Monday, April 14, 2014

Week 10, running and thoughts for my daughters

This has been a fun and busy week. Last Sunday, my husband, daughter and I went to a group run/Easter egg hunt hosted by Boulder Running Company. There was a great turn out and it was a lot of fun. I love seeing families out running together. Here is a picture of the group that I led.
 There was a party at the store afterwards.
In the afternoon, my husband and I ran through the Garden of the Gods. In typical Colorado fashion, we had sun, rain, snow, thunder and lightning. We got to view bighorn sheep and deer among the spectacular rock formations.

On Monday, Stephen and I enjoyed our usual pre chemo 10 mile run. I had my treatment and went home for a welcomed nap. This week I had some significant nausea Monday night and Tuesday. The fatigue has been a consistent every day nuisance, but life goes on.

Wednesday morning I enjoyed a group run with some of my favorite runners. I was still dragging, but being surrounded by this great group of people made the run so much fun. I know I am slow and tired, and running is really hard. But the joy has not disappeared, and I appreciate people slowing down and spending time with me right now.

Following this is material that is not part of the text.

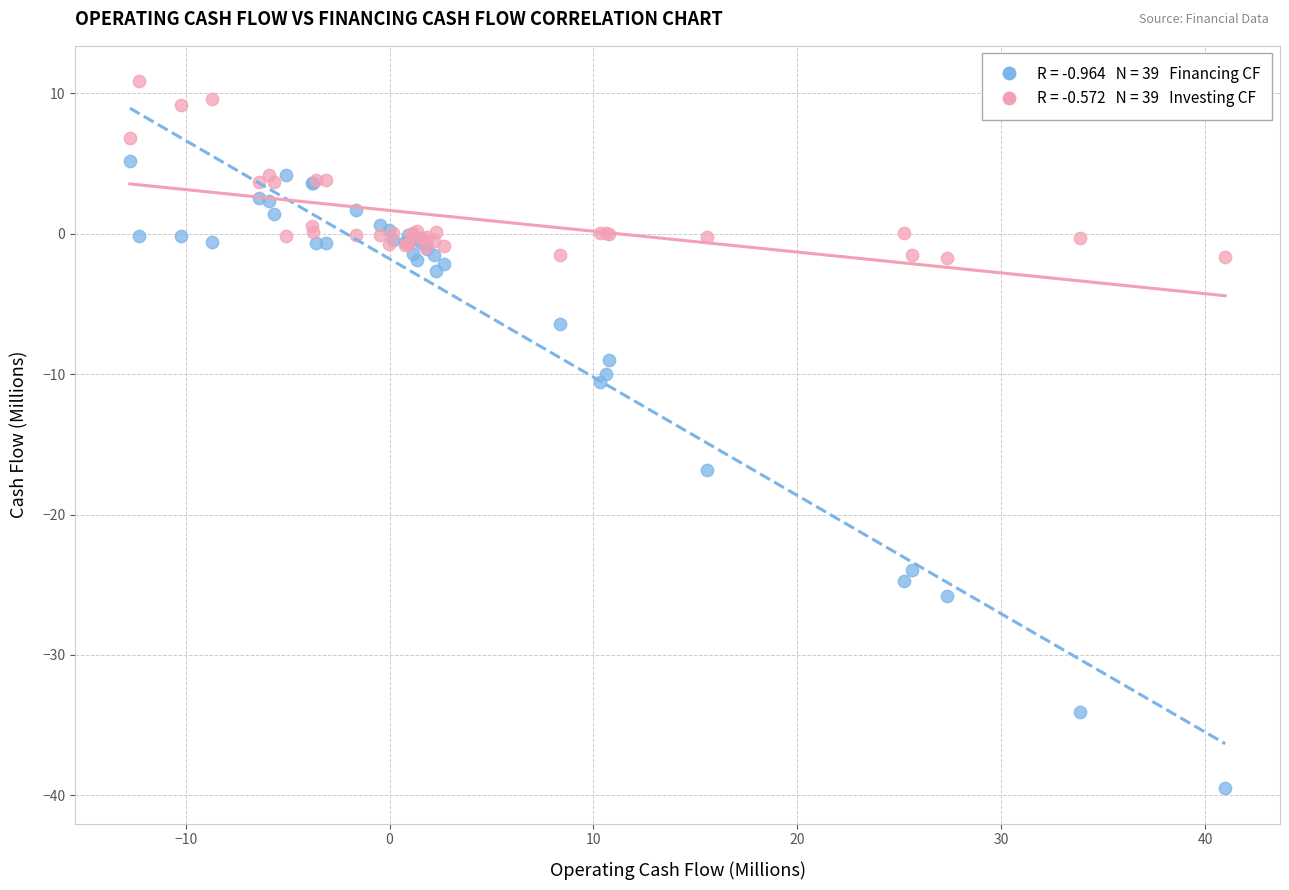

Across all series, what Y value is closest to -14?

-16.8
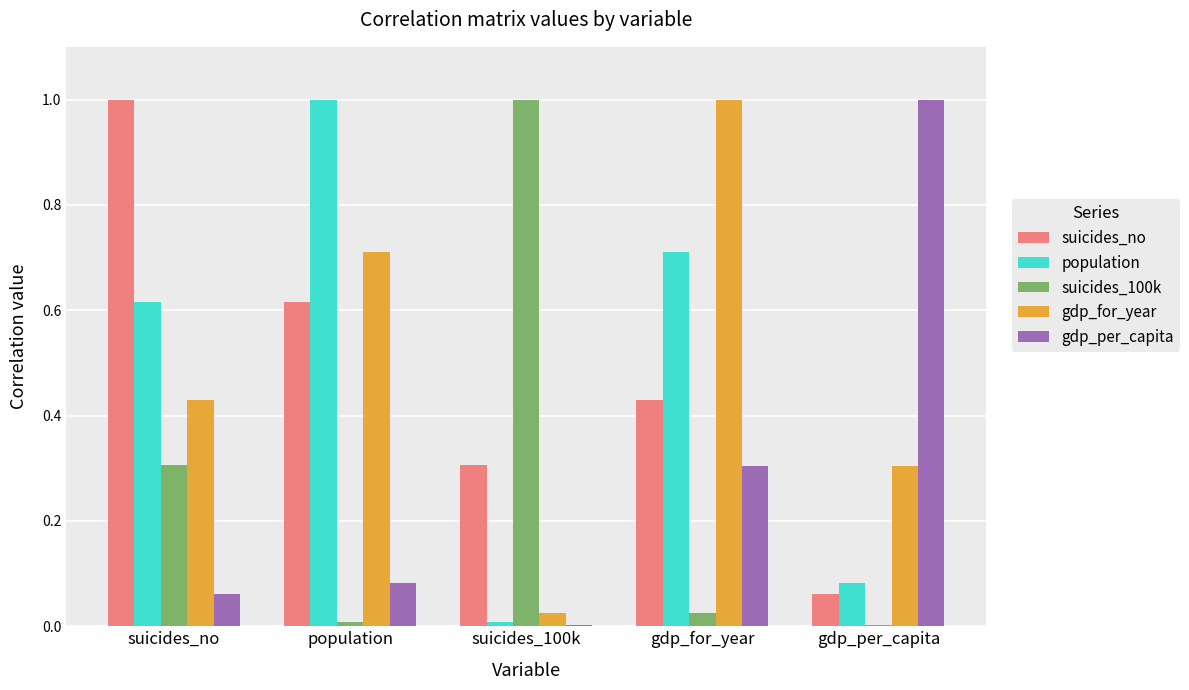

What is the sum of all gdp_for_year values?

2.5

Thursday morning, I had told my friend who is training for a marathon that I would attempt 16 miles with her. I knew right away that I was still not feeling great and my legs felt like led. Still, the weather was nice and the company was fabulous, so I wanted to go for it. I probably should have stopped at 12, because the last four miles felt like the end of an ultra where every part of your body hurts. Still, I finished the distance and 16 miles is now the longest distance I have run since prior to my November surgery. Debby is the first friend I made when I moved to Colorado Springs in 1999. Back then we pushed our kids in the baby joggers together on our runs. Now I want her to push me in the babyjogger but she just won't go for it.

Thursday was also my younger daughter's 11th birthday. 

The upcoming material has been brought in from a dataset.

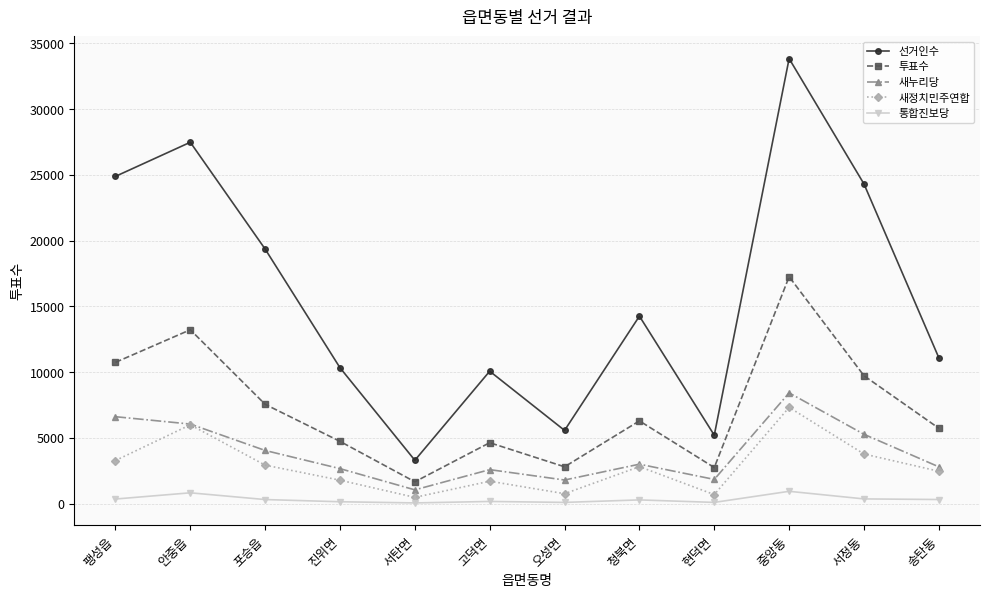

At which category does 새정치민주연합 reach its first local peak?

안중읍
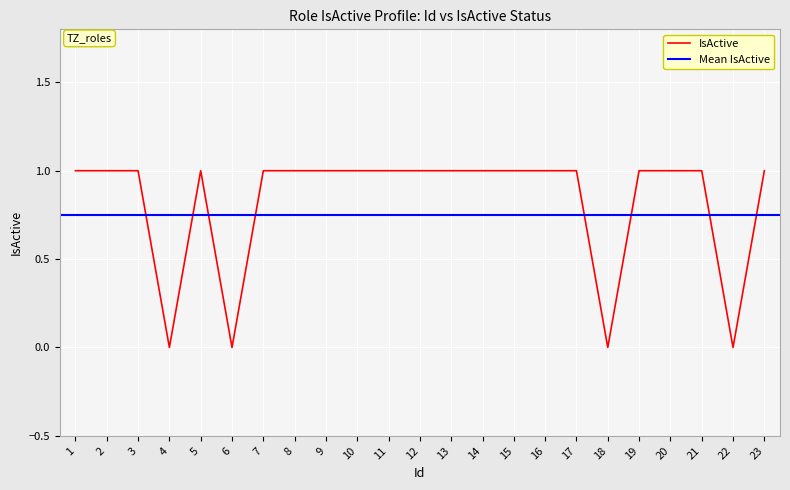

How many interior local peaks (higher than both neighbors) does the data have?

1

My kids are now 11 and 16. While walking the dog the morning of Peyton's birthday, I was thinking about how in five more years they will be 16 and 21. I want nothing more than to be here with them to celebrate those birthdays in five years. Of course, I plan to be here then but I am well aware of how there are no guarantees in life. I enjoy a close relationship with both of my kids. I hope that the conversations we have shared over the years will always stay with them, whether I am here or not. 
Throughout Thursday and on my solo run on Friday, I decided that I need to write down some of the important things I want my daughters to know. This is not because I think I am going to die but because no matter what happens in life, I want them to remember our discussions. What does any of this have to do with running? When I run, I often contemplate the complexities of life. I think about what I have learned through trial and error and I think about what I want to communicate to my kids. From time to time, I will write here about those thoughts.

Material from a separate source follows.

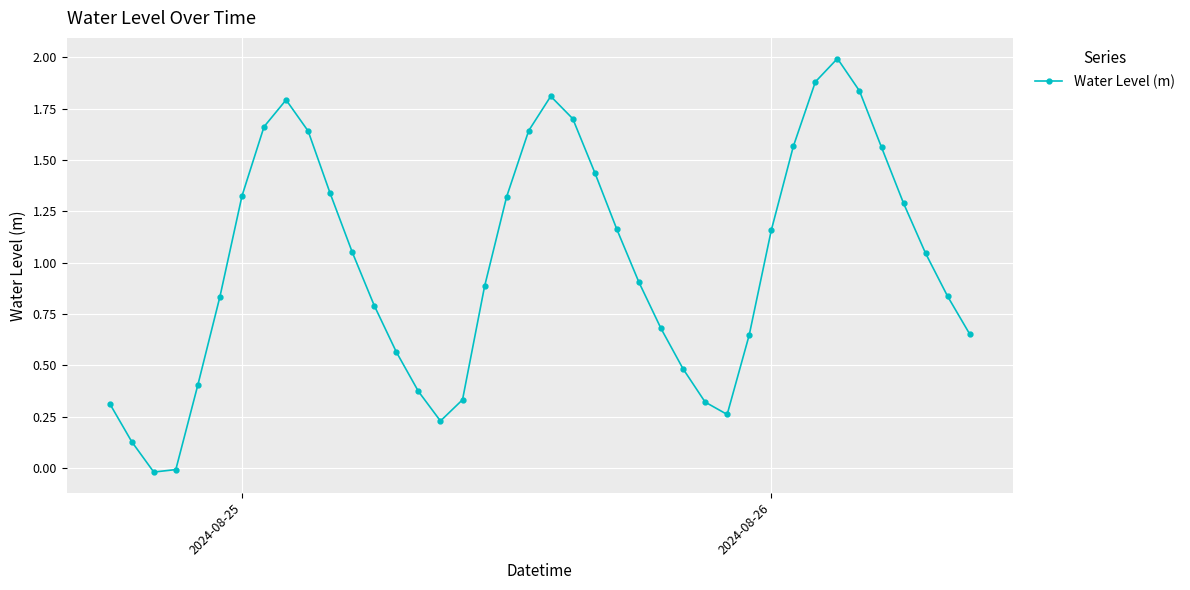

True or false: there are more than 0 points higher than both neighbors.

True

To my daughters (and any other young woman who may read this): As you grow up, a lot of people will try to define you and tell you who or what you "should" be. Do not listen to them. Listen to yourself. You alone are responsible for defining yourself, not me, not your dad, not your peers, not your future boss or your future spouse. As women, we want people to like us. We become "people pleasers" all too easily. It is important to be a decent human being, of course, but you can be a good person and still take care of yourself. You will never be content with your life if you do not care for your own needs and make your own choices. People may not always like or approve of your decisions, but those other people do not have to live your life. Please do not make choices based upon other people's expectations. Live by your own values, make decisions for yourself and choose your own path. 

Now I am heading out the door to run in 16 degree weather prior to chemo #11, because that is what feels like the right thing to do.



  1. Thanks, Tonia, for the pictures of rocks and Bighorn Sheep, for the pics of you and your friends, for the thoughts about daughters, the thoughts about 5 years from now.

    I'm now more than 11 years out from the brain tumor, surgery, and radiation. And I'm a huge fan of yours.

    1. Brendan, thank you so much for your comments. I love hearing from other "survivors" who have thrived over time. You give me hope about what the future holds for all of us!

  2. Tonia, I love the message you wrote for your daughters, and will share it with mine. Thanks!